At best fish vaccines (the ones in commercial use now, which have been proven to be successful) last how long?,15 days? the reason for the need for re-vaccination if the production cycle goes beyond certain periods? I am talking about memory activation throughout production cycle (which in fish lasts 6months to 2 years or more, depending on what species one is rearing)
I am aware of claims made in the literature that fish fish have memory but this claim is yet to be proved with a working vaccine against any disease to be administered once like in terrestrial animals i used as example earlier.
The antibody titres produced by fish are relatively very low, their affinity low and their diversity also very low compared to that for mammals (the number of proteins responsible for fish are far fewer). Production of fish antibodies is temperature, species and antigen dependent and that is why the CHASE is still on. This is without mentioning the effects of diets (omega 3 HUFA synthesis in freshwater vs marine species), stress level, genetic variability, age and physiological stage of the species, all of which also affect antibody production during immuno stimmulation.

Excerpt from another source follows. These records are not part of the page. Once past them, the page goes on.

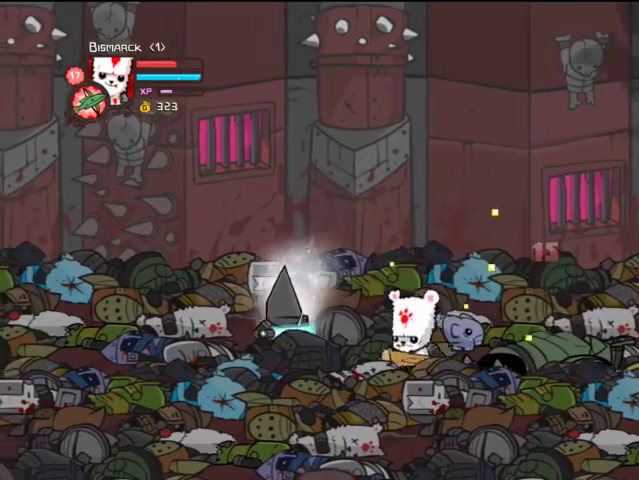
{"buttons": [], "left_stick": "center", "right_stick": "center", "events": [[133, "DPAD_LEFT", "up"], [167, "CROSS", "down"], [167, "DPAD_RIGHT", "down"], [233, "SQUARE", "down"], [267, "DPAD_RIGHT", "up"], [300, "CROSS", "up"], [300, "SQUARE", "up"], [400, "SQUARE", "down"], [500, "SQUARE", "up"]]}
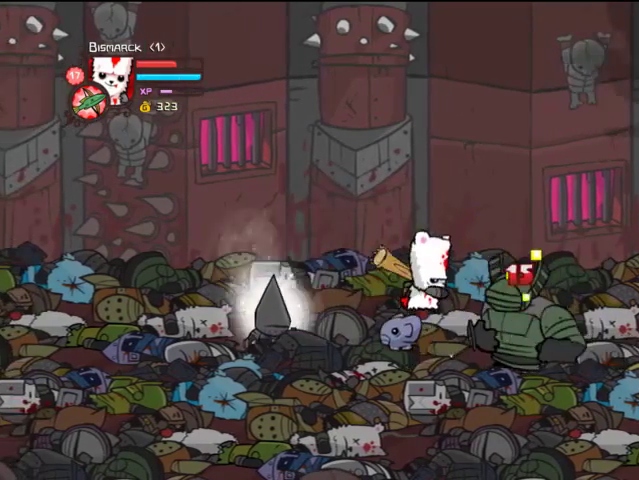
{"buttons": [], "left_stick": "center", "right_stick": "center", "events": [[100, "SQUARE", "down"], [167, "SQUARE", "up"], [233, "SQUARE", "down"], [333, "SQUARE", "up"], [400, "SQUARE", "down"], [500, "SQUARE", "up"]]}
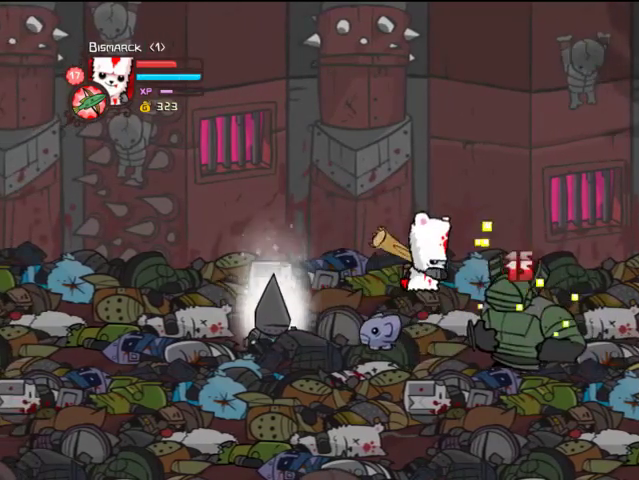
{"buttons": ["DPAD_LEFT"], "left_stick": "center", "right_stick": "center", "events": [[267, "DPAD_LEFT", "down"]]}
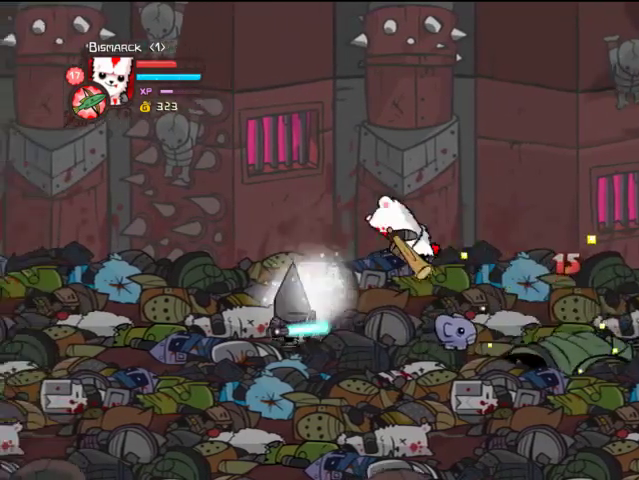
{"buttons": ["DPAD_RIGHT"], "left_stick": "center", "right_stick": "center", "events": [[267, "DPAD_LEFT", "up"], [367, "DPAD_RIGHT", "down"]]}
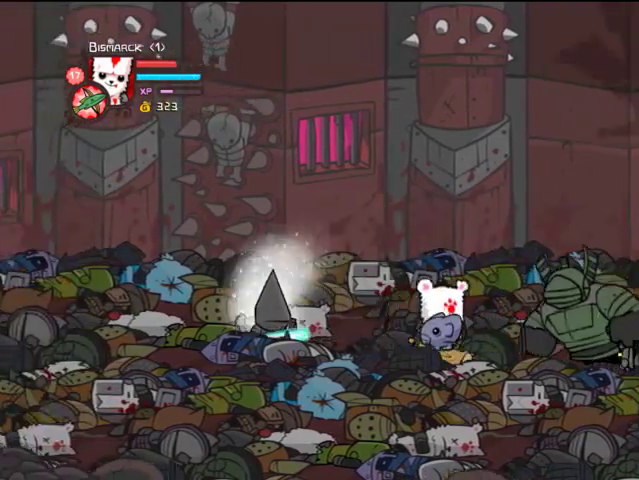
{"buttons": [], "left_stick": "center", "right_stick": "center", "events": [[33, "CROSS", "down"], [67, "SQUARE", "down"], [167, "CROSS", "up"], [167, "DPAD_RIGHT", "up"], [167, "SQUARE", "up"], [267, "SQUARE", "down"], [333, "SQUARE", "up"], [400, "SQUARE", "down"], [500, "SQUARE", "up"]]}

I may have sounded very pessimistic (or unscientific even), when I said fish have NO memory (that is far from true), but in effect I was making comparisons to mammals. If this is ignorance, then I am not alone because Prof Kim D. Thompson, a foremost vaccines expert on Atlantic salmon (University of stirling, our collaborator) still echoed this same message at our workshop 2 months ago. I believe it is for the same reason that in the literature, the phrase "fish rely more on innate than adaptive immunity" is still relevant or for that matter, the reason why the administration of multivalent vaccines to a species of fish during one production cycle is still popular. I am hoping that would change very soon because of the losses suffered in the industry due to this challenge.

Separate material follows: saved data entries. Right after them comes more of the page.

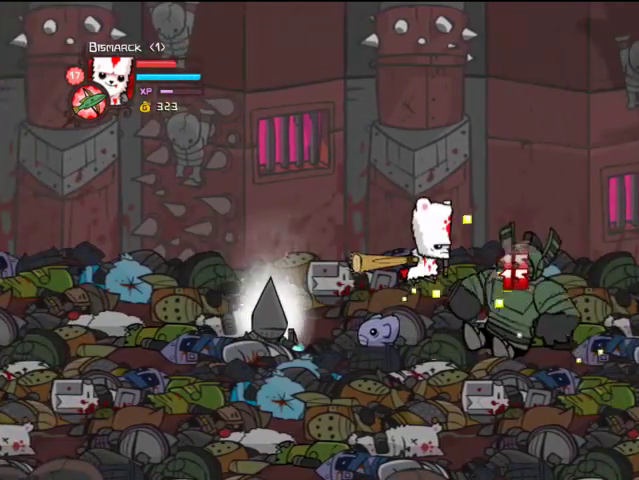
{"buttons": [], "left_stick": "center", "right_stick": "center", "events": []}
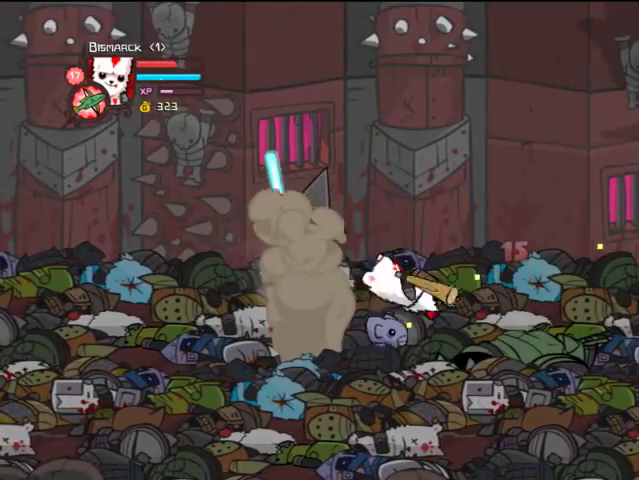
{"buttons": ["DPAD_DOWN", "DPAD_LEFT"], "left_stick": "center", "right_stick": "center", "events": [[33, "DPAD_LEFT", "down"], [333, "DPAD_DOWN", "down"], [400, "DPAD_LEFT", "up"], [500, "DPAD_LEFT", "down"]]}
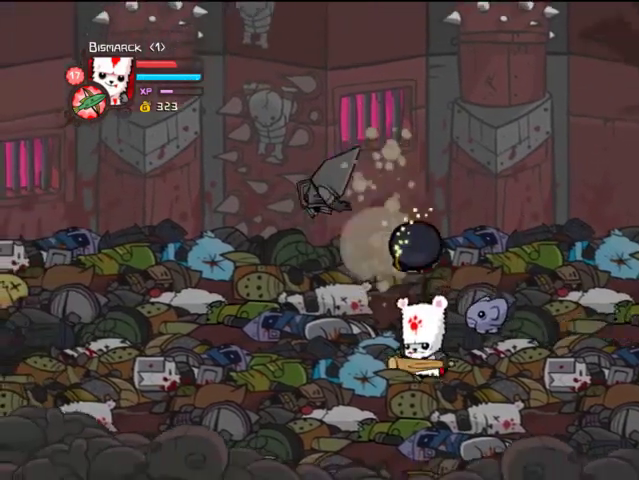
{"buttons": ["DPAD_UP", "DPAD_LEFT"], "left_stick": "center", "right_stick": "center", "events": [[67, "DPAD_DOWN", "up"], [100, "CROSS", "down"], [267, "CROSS", "up"], [367, "DPAD_UP", "down"]]}
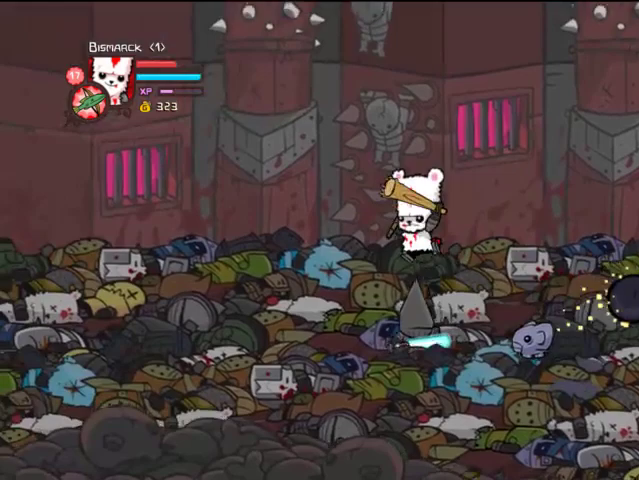
{"buttons": ["TRIANGLE"], "left_stick": "center", "right_stick": "center", "events": [[167, "DPAD_LEFT", "up"], [167, "DPAD_UP", "up"], [200, "TRIANGLE", "down"], [300, "TRIANGLE", "up"], [367, "TRIANGLE", "down"], [467, "TRIANGLE", "up"], [500, "TRIANGLE", "down"]]}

Here, we bio-engineered a strain of Lactococcus lactis as a vector against vibriosis and are testing its efficacy against 4 vibrio pathogens. So far it works against 2 but we are still conducting trials, including induction of memory cells.

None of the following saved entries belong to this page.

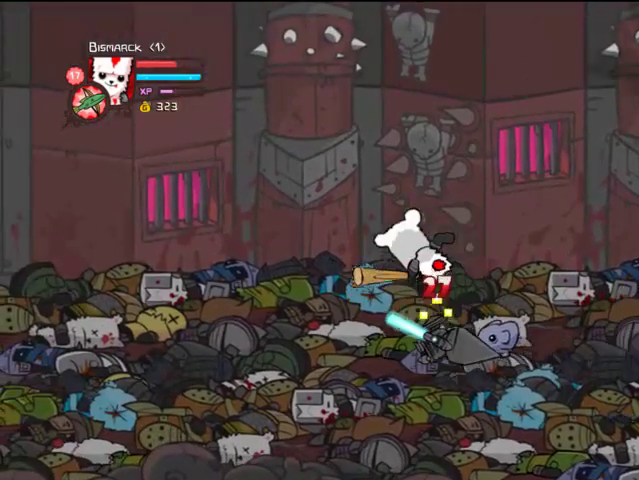
{"buttons": ["SQUARE"], "left_stick": "center", "right_stick": "center", "events": [[167, "TRIANGLE", "up"], [267, "SQUARE", "down"], [300, "DPAD_RIGHT", "down"], [367, "SQUARE", "up"], [400, "DPAD_RIGHT", "up"], [433, "SQUARE", "down"]]}
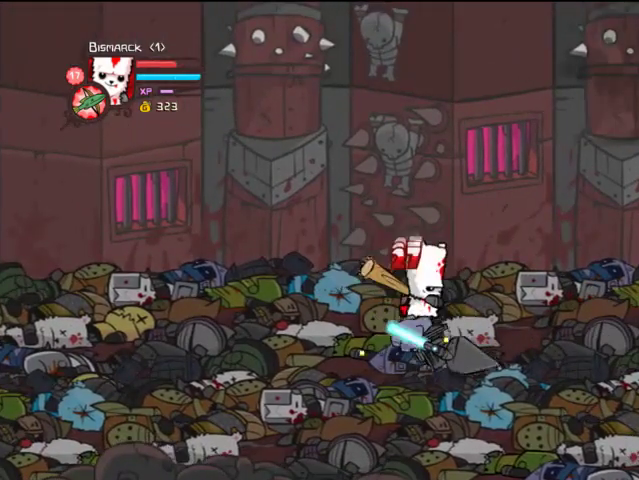
{"buttons": [], "left_stick": "center", "right_stick": "center", "events": [[33, "DPAD_RIGHT", "down"], [67, "SQUARE", "up"], [167, "TRIANGLE", "down"], [300, "DPAD_RIGHT", "up"], [300, "TRIANGLE", "up"], [367, "DPAD_RIGHT", "down"], [367, "TRIANGLE", "down"], [467, "DPAD_RIGHT", "up"], [467, "TRIANGLE", "up"]]}
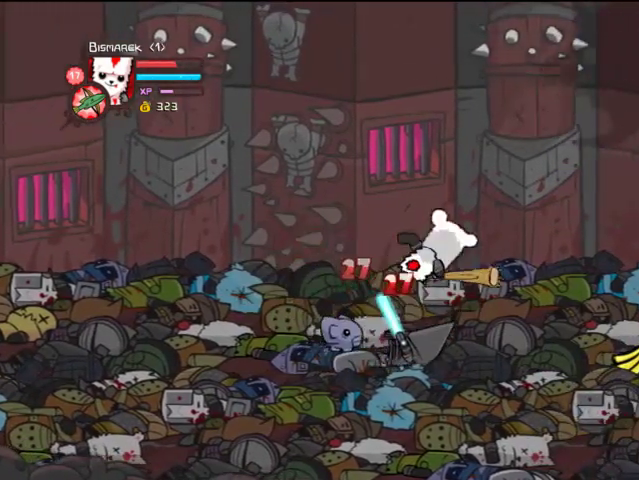
{"buttons": ["SQUARE", "DPAD_RIGHT"], "left_stick": "center", "right_stick": "center", "events": [[33, "TRIANGLE", "down"], [200, "TRIANGLE", "up"], [267, "SQUARE", "down"], [333, "DPAD_RIGHT", "down"], [367, "SQUARE", "up"], [433, "SQUARE", "down"]]}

You have some information that we can benefit from, please feel free to share it.
Just a few remarks about memory formation in fish. There is enough evidence, that bony fish develop specific immunological memory. The success of available vaccines for salmonids is based upon this. In basic studies in the laboratory you can see, that memory can last for several months and in some cases more than a year. Of course, there are differences with mammals. In general, fish need more time (several months) to develop optimal memory. Optimal priming antigen doses are often low. The reason, that some investigators are sceptical about memory is fish, is probably the fact that too high priming doses were used an a challenge relatively early after priming (e.g. 14 days). These are schemes, that will work in mammals, but not in fish. In practice, fish should not be vaccinated at a very early age, because tolerance can be induced (see attachment). There is also an excellent review on B cell memory by Steve Kaattari (Ann. Rev. Fish Dis., 2, 161-180, 1992). He shows, that in teleosts B-cell memory is due to an increase in antigen-sensitive precursor cell pool without any of the accompanying characteristics observed in mammals such as a switch in isotype or affinity maturation.
Taken together you can say, that the possibilities for developing effective vaccines for warmwater fish (e.g. cyprinids) in India are there. However, a vaccine alone is usually not enough. A lot can be achieved as well by selecting disease resistant fish strains or simply by preventing stress in aquaculture.